[EXTRACTED MATERIAL — start]
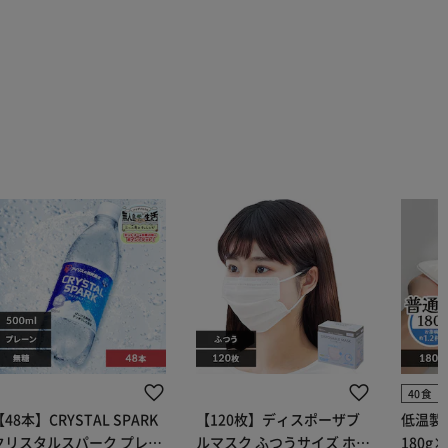
40食
【48本】CRYSTAL SPARK
【120枚】ディスポーザブ
低温製
クリスタルスパーク プレー
ルマスク ふつうサイズ ホワ
180g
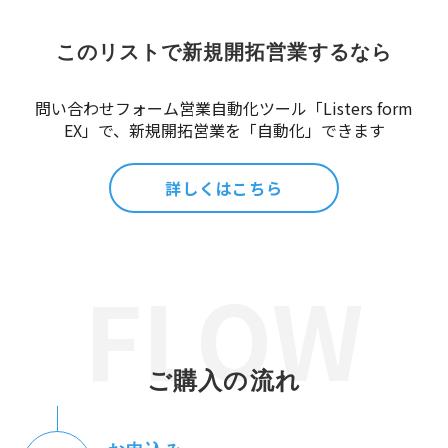
このリストで新規開拓営業するなら
問い合わせフォーム営業自動化ツール「Listers form
EX」で、新規開拓営業を「自動化」できます
詳しくはこちら
ご購入の流れ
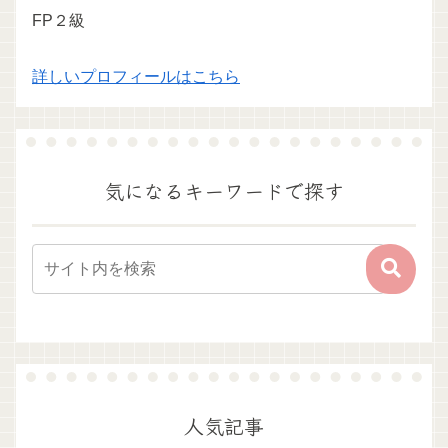
FP２級
詳しいプロフィールはこちら
気になるキーワードで探す
人気記事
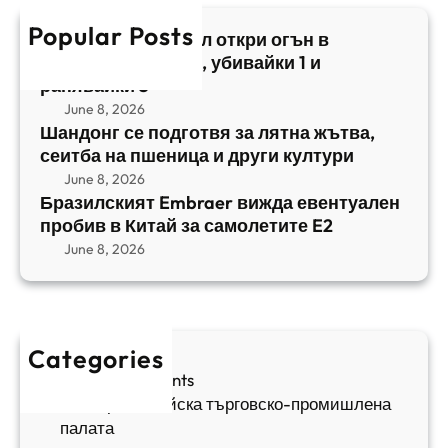
к
т
в
h
Popular Posts
и
в
Арабски нападател откри огън в
а
я
а
централен Израел, убивайки 1 и
й
т
,
ранявайки 5
к
E
с
June 8, 2026
и
m
е
Шандонг се подготвя за лятна жътва,
1
b
сеитба на пшеница и други култури
и
и
r
т
June 8, 2026
р
a
Бразилският Embraer вижда евентуален
б
а
e
пробив в Китай за самолетите E2
а
н
r
June 8, 2026
н
я
в
а
в
и
п
а
ж
ш
й
д
е
к
Categories
а
н
и
Sofia Apartments
е
и
5
Българо-китайска търговско-промишлена
в
ц
палата
е
а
[EXTRACTED MATERIAL — finish]
# WORK REQUEST:
Would you please copy the material exactly, leaving all the pictures out?

# TASK RESPONSE:
40食
【48本】CRYSTAL SPARK
【120枚】ディスポーザブ
低温製
クリスタルスパーク プレー
ルマスク ふつうサイズ ホワ
180g
このリストで新規開拓営業するなら
問い合わせフォーム営業自動化ツール「Listers form
EX」で、新規開拓営業を「自動化」できます
詳しくはこちら
ご購入の流れ
FP２級
詳しいプロフィールはこちら
気になるキーワードで探す
人気記事
к
т
в
h
Popular Posts
и
в
Арабски нападател откри огън в
а
я
а
централен Израел, убивайки 1 и
й
т
,
ранявайки 5
к
E
с
June 8, 2026
и
m
е
Шандонг се подготвя за лятна жътва,
1
b
сеитба на пшеница и други култури
и
и
r
т
June 8, 2026
р
a
Бразилският Embraer вижда евентуален
б
а
e
пробив в Китай за самолетите E2
а
н
r
June 8, 2026
н
я
в
а
в
и
п
а
ж
ш
й
д
е
к
Categories
а
н
и
Sofia Apartments
е
и
5
Българо-китайска търговско-промишлена
в
ц
палата
е
а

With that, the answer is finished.